▸ Task: Restate word for word only the lines from the one with "hfov_deg: 70.3" through the end of the records; no pictures belong in the copy.

=== Records provided ===

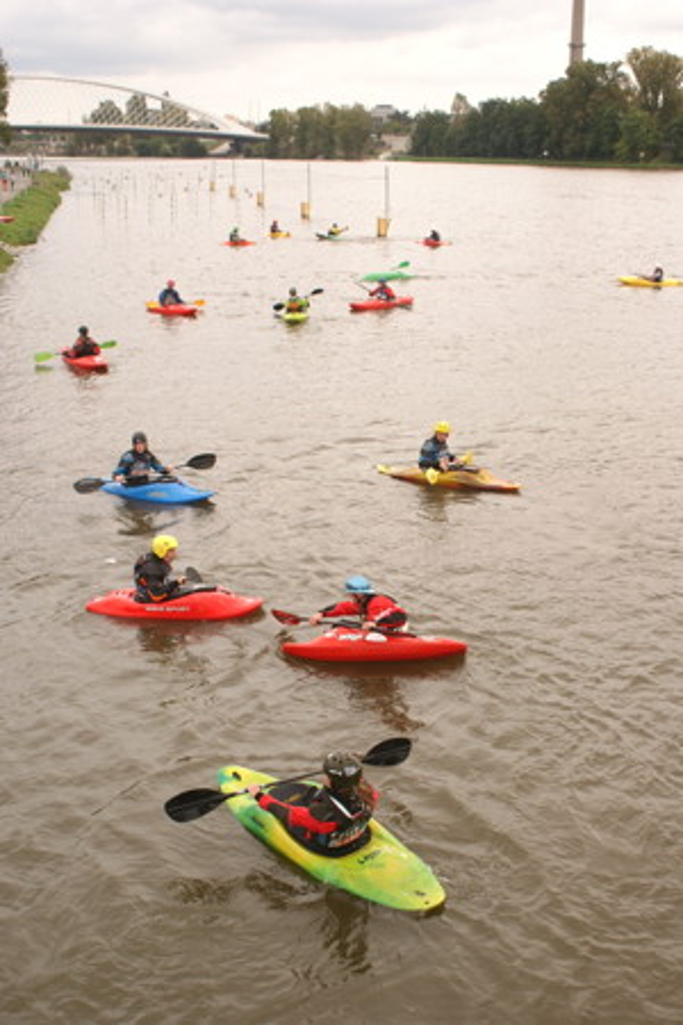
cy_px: 512
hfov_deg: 31.9
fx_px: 1195
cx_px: 342
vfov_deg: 46.4
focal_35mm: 42
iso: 100
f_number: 5.6
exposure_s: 1/160
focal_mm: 28
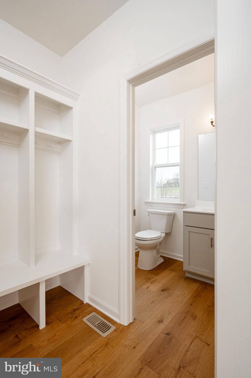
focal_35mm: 17
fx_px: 178
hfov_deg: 70.3
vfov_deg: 93.3
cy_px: 189
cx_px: 126
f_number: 9
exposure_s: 1/160
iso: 800
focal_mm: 17
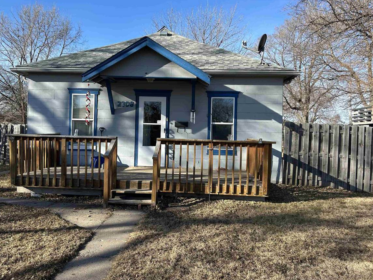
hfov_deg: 61.6
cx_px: 172
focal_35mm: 29
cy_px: 127
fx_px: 312
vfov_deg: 48.2
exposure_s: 1/1751
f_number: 1.5
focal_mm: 5.7
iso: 50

===

▸ Exercise answer:
hfov_deg: 70.3
vfov_deg: 93.3
cy_px: 189
cx_px: 126
f_number: 9
exposure_s: 1/160
iso: 800
focal_mm: 17
hfov_deg: 61.6
cx_px: 172
focal_35mm: 29
cy_px: 127
fx_px: 312
vfov_deg: 48.2
exposure_s: 1/1751
f_number: 1.5
focal_mm: 5.7
iso: 50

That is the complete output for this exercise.